1. As a continuous system that flowed up and down through a building in a continuously rising horizontal line
2. As a system that scissored vertically back and forth through a building (Figures 8 and 9)

Both drawings depicted the train of elevator cars moving through what appeared to be an extruded, wire-mesh-covered elevator “shaft” that featured openings at each floor level and permitted passengers to exit and enter the cars. The plan of the scissor scheme also depicted separate elongated spiral paths for the ascending and descending cars, with the two paths linked at the top.

Condon’s efforts were followed three years later by Belgian engineer Jules Gernaert (1862-1912). In April 1906, Gernaert filed a patent application titled “High Building,” which proposed an innovative approach to skyscraper design and construction. The patent was awarded on June 25, 1907 (U.S. Patent 858,170). Gernaert stated that his design concerned “improvements in building construction,” which were “especially adapted for use in the thickly populated districts of large cities.” The designer’s primary goals were to:

1. “Erect a structure that will occupy a minimum area of ground space”
2. Provide a “maximum area for residence or business occupation”
3. “Construct a building that will not greatly interfere with street traffic”
4. Provide “the greatest possible amount of light and ventilation” for the building’s occupants

As depicted in his patent illustrations, Gernaert’s design resembled a slender, giant arch (Figure 10). A curved elevator shaft traversed the arch from side to side. The combined elevation and section drawing illustrated two possible configurations: the car could either be suspended from the curving track or attached to its side (Figure 11). The drawing also clearly indicated the schematic character of this aspect of Gernaert’s scheme, revealing the fact that he had only a limited understanding of the technical challenges involved in constructing his curving elevator.

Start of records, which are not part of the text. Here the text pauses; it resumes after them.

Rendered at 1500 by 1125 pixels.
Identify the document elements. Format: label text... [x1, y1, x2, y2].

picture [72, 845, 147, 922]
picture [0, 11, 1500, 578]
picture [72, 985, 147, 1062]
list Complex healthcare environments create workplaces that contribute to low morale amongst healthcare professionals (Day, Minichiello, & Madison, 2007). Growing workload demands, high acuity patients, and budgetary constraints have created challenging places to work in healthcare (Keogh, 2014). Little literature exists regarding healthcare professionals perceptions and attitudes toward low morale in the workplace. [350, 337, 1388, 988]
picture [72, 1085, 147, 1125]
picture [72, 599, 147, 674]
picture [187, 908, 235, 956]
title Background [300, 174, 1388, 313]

The imaginative character of Gernaert’s design briefly captured the attention of a broad American audience. On May 27, 1906, one month after he had filed his patent application, New York World published an article by its Brussels correspondent that described Gernaert’s new “rainbow-form for buildings.” The article also made a specific reference to a supposed attribute of the design not mentioned in his patent. Gernaert now claimed that because his building touched the ground on only two distinct “resting points,” it had an elasticity that was a “safeguard against damage by earthquakes.”

This topic was of great interest to the American public. The devastating San Francisco earthquake had occurred approximately one month earlier on April 18, 1906. New York World’s article was picked up by the Associated Press and appeared in newspapers across the U.S., many of which included the elevation drawing found in Gernaert’s patent (Figure 10). Several of the articles reported, “A combination of elevator and trolley car will carry tenants to the various floors.” The interpretation of Gernaert’s elevator design as a trolley car revealed the unique, and, perhaps, almost ride-like quality associated with his curving elevator.

Gernaert and Condon both understood the potential offered by elevators that deviated from standard vertical systems. Although Gernaert’s schematic design avoided answering questions about its construction and operation, its simplicity matched the dynamic form of his rainbow skyscraper: the building employed a vast curving shape that dictated the path of the elevator’s movement. Condon’s imaginative combination of the paternoster’s continuous movement and the escalator’s travel path produced a design that almost achieved the goal of moving both vertically and horizontally. Thus, both inventors may have seen (or at least imagined they had seen) their particular Holy Grail. And, of course, as often happens with this type of quest, they failed to achieve their ultimate goal.